Document extract START

MANKATO — In-person genetic counseling used to require a drive to Rochester or the Twin Cities, until Michael Potts joined Mayo Clinic Health System’s oncology team in Mankato.
The licensed genetic counselor, the first in Mayo’s southwest Minnesota region, recently started providing the service in person and via telehealth at Andreas Cancer Center.
Genetic counseling is about trying to catch cancer early, Potts said, while helping patients and physicians determine the best course for cancer management and treatment.
“One of the benefits of genetic testing is, if we find something that’s there, it can affect screening and management, how often they get screened and what screenings they do,” he said.
He described it as a partnership with the patient. Patients share their personal and family health history, including any known cancer diagnoses. Genetic counselors, in turn, analyze the results, looking into the role genetics contributed to health conditions.

Document extract END
Material supplied START

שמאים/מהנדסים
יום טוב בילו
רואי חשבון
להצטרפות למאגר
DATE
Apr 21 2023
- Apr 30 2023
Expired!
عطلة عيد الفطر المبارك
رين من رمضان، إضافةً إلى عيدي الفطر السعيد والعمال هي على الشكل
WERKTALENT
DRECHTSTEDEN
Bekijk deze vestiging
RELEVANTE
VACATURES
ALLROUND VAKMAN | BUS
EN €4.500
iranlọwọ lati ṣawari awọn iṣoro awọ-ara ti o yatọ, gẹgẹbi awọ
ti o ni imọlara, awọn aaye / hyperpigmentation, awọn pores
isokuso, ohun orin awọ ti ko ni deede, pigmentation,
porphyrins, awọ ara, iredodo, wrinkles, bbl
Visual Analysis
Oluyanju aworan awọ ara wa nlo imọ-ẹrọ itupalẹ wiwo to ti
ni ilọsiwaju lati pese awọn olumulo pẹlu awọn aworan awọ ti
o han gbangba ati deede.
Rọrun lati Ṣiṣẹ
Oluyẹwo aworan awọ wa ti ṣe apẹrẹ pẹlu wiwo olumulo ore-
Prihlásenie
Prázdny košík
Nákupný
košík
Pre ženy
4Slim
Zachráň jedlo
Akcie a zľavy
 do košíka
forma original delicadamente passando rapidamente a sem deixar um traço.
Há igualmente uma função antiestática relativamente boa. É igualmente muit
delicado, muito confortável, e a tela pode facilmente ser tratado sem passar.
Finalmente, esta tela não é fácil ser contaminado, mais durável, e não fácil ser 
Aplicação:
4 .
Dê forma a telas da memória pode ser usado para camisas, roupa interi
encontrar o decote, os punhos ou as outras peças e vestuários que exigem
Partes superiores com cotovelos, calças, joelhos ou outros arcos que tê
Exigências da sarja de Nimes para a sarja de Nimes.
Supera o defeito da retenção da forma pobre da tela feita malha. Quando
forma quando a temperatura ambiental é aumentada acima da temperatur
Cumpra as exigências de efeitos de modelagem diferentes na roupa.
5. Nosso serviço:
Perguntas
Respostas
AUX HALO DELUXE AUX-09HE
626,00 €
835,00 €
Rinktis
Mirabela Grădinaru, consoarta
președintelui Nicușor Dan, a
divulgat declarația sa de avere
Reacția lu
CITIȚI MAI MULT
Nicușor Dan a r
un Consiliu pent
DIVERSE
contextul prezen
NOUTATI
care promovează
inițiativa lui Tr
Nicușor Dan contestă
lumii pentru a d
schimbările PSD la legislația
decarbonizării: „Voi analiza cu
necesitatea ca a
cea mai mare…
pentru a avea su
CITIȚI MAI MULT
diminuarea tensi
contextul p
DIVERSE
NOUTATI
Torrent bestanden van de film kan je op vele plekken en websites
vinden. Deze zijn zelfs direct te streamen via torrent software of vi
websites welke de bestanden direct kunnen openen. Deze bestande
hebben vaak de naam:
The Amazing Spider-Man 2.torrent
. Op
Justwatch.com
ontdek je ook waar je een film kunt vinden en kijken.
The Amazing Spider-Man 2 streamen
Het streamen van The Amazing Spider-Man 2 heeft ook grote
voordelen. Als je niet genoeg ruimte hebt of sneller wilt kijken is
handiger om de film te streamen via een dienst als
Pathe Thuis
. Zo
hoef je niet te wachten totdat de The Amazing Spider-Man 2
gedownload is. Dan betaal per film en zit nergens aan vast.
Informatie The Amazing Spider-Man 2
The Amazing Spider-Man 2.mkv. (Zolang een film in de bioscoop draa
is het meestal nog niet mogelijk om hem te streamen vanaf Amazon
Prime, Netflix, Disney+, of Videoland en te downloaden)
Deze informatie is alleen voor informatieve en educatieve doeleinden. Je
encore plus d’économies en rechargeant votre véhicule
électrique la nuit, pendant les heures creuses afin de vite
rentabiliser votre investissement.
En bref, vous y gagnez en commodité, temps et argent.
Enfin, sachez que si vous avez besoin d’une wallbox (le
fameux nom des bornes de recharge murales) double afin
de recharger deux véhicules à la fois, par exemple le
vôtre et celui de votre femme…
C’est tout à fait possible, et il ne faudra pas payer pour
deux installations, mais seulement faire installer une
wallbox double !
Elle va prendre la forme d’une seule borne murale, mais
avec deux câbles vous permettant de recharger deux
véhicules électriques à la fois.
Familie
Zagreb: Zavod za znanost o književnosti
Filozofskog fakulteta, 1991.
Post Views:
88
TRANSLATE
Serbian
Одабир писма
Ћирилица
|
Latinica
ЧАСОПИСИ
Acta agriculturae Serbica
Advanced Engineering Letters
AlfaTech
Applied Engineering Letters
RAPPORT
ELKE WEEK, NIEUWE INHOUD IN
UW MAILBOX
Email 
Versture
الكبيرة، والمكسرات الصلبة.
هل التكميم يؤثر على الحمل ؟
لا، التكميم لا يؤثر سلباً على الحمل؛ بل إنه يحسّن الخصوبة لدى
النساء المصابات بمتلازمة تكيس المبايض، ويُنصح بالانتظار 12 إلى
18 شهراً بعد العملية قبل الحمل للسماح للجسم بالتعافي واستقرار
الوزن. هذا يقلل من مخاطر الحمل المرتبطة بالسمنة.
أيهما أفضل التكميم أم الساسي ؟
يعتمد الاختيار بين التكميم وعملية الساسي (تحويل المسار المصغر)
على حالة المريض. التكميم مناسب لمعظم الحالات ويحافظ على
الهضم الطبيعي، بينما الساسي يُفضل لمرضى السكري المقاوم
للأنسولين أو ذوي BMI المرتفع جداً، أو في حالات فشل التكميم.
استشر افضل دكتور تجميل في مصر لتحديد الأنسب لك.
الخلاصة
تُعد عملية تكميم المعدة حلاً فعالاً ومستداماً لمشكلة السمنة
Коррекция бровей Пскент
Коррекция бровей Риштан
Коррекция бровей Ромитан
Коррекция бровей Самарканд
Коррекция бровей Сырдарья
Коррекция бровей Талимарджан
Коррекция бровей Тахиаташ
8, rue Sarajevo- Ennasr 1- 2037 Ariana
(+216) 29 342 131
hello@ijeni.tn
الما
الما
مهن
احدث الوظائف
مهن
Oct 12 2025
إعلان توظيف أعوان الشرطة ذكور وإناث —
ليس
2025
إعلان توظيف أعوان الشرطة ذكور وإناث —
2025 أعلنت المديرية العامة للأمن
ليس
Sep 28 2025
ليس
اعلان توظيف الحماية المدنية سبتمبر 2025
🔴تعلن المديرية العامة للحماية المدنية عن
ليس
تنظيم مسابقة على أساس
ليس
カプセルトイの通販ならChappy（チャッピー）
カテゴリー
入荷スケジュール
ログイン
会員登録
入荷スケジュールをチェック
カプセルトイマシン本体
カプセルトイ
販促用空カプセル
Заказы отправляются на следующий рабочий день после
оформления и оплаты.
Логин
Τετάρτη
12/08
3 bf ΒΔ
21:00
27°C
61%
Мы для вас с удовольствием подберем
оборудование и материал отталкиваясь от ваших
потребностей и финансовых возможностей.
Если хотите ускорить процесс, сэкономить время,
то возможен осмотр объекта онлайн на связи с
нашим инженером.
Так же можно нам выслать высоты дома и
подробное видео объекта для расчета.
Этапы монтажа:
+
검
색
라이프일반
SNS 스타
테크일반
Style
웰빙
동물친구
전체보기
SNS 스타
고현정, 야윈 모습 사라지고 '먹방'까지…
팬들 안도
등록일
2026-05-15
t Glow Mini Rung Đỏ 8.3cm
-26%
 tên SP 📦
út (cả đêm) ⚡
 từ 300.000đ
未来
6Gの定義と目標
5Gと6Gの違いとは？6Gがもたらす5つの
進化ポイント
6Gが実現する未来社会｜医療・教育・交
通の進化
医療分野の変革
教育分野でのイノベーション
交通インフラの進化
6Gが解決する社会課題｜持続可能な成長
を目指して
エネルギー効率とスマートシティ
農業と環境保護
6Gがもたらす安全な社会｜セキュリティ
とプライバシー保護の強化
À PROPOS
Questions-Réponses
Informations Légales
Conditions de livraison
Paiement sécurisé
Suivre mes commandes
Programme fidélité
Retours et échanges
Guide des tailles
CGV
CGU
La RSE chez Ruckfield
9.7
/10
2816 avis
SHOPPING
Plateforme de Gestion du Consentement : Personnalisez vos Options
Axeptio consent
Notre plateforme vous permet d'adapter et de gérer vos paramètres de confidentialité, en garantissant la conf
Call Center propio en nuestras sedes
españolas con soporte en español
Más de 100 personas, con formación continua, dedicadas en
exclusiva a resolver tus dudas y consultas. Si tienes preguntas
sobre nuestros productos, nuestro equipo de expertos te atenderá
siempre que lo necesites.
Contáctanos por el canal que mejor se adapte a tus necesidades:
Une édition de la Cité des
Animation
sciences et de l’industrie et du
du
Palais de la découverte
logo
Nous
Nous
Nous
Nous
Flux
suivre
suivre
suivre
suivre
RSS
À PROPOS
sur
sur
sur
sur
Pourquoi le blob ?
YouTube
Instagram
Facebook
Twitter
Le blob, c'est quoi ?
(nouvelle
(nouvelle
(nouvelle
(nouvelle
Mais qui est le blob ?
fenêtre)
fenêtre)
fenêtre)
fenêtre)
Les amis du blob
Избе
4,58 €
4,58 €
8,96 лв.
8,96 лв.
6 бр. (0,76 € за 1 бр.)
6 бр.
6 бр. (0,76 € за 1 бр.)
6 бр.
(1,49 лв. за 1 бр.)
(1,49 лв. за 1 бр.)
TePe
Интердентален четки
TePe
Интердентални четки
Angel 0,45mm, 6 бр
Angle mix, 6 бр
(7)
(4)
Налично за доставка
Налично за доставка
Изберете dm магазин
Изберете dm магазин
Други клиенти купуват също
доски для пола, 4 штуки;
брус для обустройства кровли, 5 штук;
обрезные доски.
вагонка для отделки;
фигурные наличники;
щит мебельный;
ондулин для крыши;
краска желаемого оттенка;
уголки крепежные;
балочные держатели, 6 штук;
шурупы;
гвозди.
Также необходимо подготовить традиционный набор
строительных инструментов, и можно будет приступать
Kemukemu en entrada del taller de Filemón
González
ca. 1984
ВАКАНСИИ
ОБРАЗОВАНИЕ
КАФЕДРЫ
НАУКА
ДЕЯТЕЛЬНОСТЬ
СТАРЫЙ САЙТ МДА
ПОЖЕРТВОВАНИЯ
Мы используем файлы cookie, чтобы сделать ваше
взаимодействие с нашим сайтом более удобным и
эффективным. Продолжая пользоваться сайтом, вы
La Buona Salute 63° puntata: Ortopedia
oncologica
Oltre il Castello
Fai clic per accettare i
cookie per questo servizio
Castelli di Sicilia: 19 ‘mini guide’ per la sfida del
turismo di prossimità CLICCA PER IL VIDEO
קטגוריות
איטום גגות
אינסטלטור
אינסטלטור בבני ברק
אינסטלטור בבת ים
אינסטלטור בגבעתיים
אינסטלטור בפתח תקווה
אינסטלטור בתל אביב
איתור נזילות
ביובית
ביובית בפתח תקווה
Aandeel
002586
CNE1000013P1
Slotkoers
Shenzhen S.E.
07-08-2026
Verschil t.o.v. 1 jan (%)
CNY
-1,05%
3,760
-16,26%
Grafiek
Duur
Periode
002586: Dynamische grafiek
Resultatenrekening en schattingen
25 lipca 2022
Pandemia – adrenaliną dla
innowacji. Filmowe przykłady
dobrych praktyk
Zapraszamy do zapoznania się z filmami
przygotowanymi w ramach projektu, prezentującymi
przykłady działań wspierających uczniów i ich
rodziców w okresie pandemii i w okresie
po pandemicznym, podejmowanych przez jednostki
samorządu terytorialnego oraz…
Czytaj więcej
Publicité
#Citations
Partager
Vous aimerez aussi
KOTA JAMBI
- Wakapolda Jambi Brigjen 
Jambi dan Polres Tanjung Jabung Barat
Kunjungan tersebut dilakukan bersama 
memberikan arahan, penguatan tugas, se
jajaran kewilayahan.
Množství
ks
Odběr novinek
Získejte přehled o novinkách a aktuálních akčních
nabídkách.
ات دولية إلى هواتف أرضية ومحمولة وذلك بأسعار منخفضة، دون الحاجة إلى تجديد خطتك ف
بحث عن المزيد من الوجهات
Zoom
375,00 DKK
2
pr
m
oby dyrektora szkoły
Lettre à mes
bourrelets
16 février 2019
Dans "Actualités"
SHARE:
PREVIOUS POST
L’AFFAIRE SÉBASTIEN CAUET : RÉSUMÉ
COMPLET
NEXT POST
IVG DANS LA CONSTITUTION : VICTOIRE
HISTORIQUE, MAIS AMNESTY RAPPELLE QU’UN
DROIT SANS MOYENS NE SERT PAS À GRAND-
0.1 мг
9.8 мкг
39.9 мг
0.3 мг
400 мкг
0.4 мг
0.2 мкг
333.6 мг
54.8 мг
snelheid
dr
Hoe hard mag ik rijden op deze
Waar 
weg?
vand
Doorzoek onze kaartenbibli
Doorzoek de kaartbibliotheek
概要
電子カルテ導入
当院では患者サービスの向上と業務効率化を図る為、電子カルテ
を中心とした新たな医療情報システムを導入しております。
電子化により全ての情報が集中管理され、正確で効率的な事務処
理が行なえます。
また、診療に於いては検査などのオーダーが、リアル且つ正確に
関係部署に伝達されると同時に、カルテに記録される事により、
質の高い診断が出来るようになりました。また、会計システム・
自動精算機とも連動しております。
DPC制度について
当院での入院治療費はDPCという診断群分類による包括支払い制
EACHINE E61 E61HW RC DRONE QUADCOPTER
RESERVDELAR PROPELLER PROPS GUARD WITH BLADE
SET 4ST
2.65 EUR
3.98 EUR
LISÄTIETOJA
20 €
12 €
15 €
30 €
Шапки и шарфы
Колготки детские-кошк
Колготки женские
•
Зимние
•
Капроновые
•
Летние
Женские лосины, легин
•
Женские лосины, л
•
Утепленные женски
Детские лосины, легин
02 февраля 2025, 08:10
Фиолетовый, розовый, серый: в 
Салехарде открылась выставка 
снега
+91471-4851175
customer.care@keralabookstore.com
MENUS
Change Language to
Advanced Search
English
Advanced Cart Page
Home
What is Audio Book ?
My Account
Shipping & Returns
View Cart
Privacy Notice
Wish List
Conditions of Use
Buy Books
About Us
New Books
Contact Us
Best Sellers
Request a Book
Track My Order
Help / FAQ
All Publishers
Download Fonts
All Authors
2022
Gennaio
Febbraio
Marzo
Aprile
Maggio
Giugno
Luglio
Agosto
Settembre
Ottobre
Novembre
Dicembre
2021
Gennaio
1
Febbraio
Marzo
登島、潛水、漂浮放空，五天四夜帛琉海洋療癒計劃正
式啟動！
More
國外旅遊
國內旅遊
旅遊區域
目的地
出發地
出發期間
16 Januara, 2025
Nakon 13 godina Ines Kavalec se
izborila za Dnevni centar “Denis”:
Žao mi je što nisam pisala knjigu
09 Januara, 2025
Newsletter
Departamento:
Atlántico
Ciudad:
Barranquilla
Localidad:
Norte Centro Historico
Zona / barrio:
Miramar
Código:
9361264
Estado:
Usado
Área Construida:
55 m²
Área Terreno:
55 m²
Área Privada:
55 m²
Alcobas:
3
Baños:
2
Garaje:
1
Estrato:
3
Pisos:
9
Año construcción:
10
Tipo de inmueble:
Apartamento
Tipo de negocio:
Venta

Material supplied END

== Exercise prompt ==
Translate this sentence from the article on genetic counseling in Mankato into Spanish: "Patients share their personal and family health history, including any known cancer diagnoses."

== Task output ==
Los pacientes comparten sus antecedentes de salud personales y familiares, incluido cualquier diagnóstico de cáncer conocido.